Work instructions:
(A) In the passage on Star Trek, why did the series never quite reach the convincing reality of true science fiction? Answer in one to three sentences.
(B) Reproduce the part of the Star Trek passage starting at "As we have already" and ending at "called science fantasy...".

Provided passage:
※ ※ ※
We have met the Enterprise - and they are us. The crew of the Enterprise is twentieth century America in space.

And - although it takes a bit of justification - that's the way it has to be. Remember, this is drama we are talking about, as well as American television. It has to make money.

That means it has to have appeal and that its characters must be attractive and interesting - an audience has to be able to relate to them. Even if the show is alien to the audience's experience, the characters have to recognizable.

Neither Gunsmoke nor Bonanza are really about 1880. They are about 1972 men in an 1880 world. The Untouchables, when it was still on, was about 1966 men in a 1929 world. And Star Trek also is about 1966-69 men in a 2??? world.

This is the essential appeal of drama. As mentioned earlier, we watch a story because we are really testing ourselves. We are curious as to how we would react to an equivalent situation. In science fiction, we are also testing our culture. Thus, both the characters and the culture have to be recognizable parts of ourselves. They have to reflect contemporary values - not totally, but enough so that the viewer can follow.

Star Trek is not pure science fiction. It is not predictive science fiction, and it is not accurate science fiction. It was never meant to be.

Anyone who tries to shoehorn the series into that kind of arbitrary definition will be making the same mistake that every hardcore aficionado who grumbles in his beer about SF and the dramatic arts (grumble grumble) has been making since the very first episode of Star Trek began.

What Star Trek is, is a set of fables - morality plays, entertainments, and diversions about contemporary man, but set against a science fiction background. The background is subordinate to the fable.

I'm going to quote my earlier definition of SF: Science fiction is the contemporary fairy tale, it's the twentieth century morality play. At its worst, it's merely romantic escapism; but at its best, it is the postulation of an alternative reality with which to comment on this one.

That definition could almost be applied to Star Trek, but the difference between Star Trek and science fiction is that true science fiction requires that the background be logical, consistent, and the overall shaper of the story. The world in which the character moves determines the kind of actions he can make, and hence the plot of the tale. In true science fiction, the background is never subordinate to the plot.

As we have already seen, the Enterprise and her crew were able to function almost independent of their backgrounds. The only thing about them that remained consistent was their contemporary attitudes.

Star Trek's backgrounds were always subordinate to the story - and because of that, it never quite achieved the convincing reality of true science fiction. Its use of a science fiction background gave it the appearance of science fiction; but in reality, Star Trek was a science fiction-based format for the telling of entertainments for and about the attitudes of contemporaray America. And that's called science fantasy...

The reflection of American man - no, make that just Man - freed from the context of the American culture (or any specific culture) and placed in a series of alternate realities, would be a powerful dramatic vehicle for educating, enlightening - and especially for entertaining the American public. If the dramatists scripting the series were allowed to do so with no holds barred.

Just as Archie Bunker is forced to confront his own attitudes week after week, so would such a Star Trek allow its heroes to examine their attitudes in a multitude of situations - and the viewer with them. Captain Kirk would become a symbol not for American ingenuity - but more important, for the American dilemma: how best can we use our strength? Each week, he would be making crucial decisions about problems that we would see relating to our own lives and environments.

This writer submits that Star Trek was, and still is, the finest format ever designed for American series television. There are few shows that can match it for potential. But, potential must be realized. An unfulfilled potential is a very special kind of failure.

- David Gerrold, The World of Star Trek (1973), 47-50.
※ ※ ※
Supplied records:
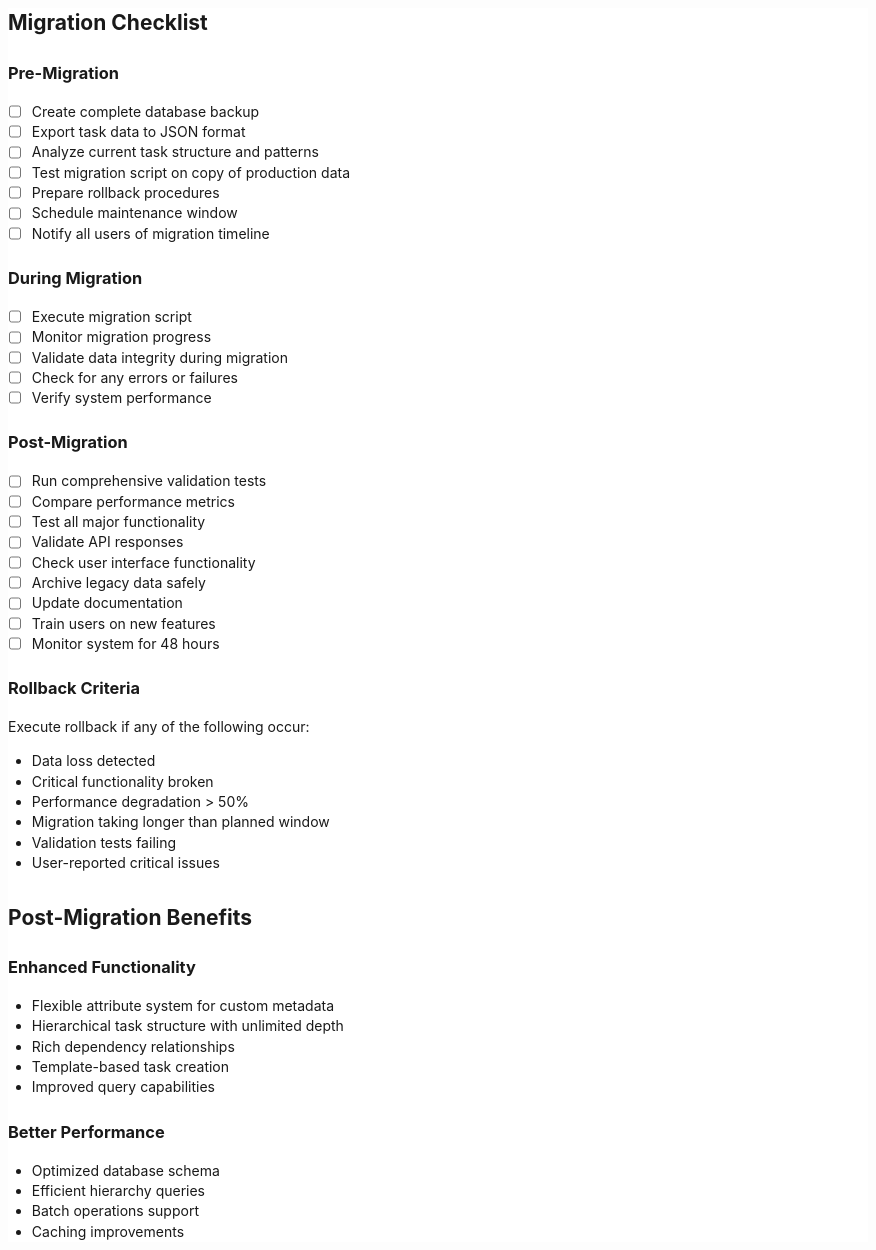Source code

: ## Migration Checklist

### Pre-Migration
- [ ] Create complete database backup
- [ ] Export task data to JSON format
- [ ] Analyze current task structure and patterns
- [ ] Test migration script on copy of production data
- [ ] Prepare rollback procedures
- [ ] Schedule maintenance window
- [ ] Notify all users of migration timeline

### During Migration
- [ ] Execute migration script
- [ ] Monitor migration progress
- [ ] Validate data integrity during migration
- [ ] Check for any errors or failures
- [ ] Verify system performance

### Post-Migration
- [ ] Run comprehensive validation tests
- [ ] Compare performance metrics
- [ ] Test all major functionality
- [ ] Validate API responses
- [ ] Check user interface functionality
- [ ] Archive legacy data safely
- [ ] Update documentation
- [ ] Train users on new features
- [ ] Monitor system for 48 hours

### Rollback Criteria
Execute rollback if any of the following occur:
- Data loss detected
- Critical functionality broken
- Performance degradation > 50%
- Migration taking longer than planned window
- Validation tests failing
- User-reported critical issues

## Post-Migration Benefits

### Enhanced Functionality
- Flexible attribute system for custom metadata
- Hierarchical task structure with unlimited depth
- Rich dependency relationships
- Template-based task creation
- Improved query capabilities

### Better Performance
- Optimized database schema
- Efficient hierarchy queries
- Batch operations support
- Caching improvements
※ ※ ※
Answers by task:
(A) Star Trek's backgrounds were always subordinate to the story. True science fiction requires the background to be logical, consistent, and the overall shaper of the story, and never subordinate to the plot.

(B)
As we have already seen, the Enterprise and her crew were able to function almost independent of their backgrounds. The only thing about them that remained consistent was their contemporary attitudes.

Star Trek's backgrounds were always subordinate to the story - and because of that, it never quite achieved the convincing reality of true science fiction. Its use of a science fiction background gave it the appearance of science fiction; but in reality, Star Trek was a science fiction-based format for the telling of entertainments for and about the attitudes of contemporaray America. And that's called science fantasy...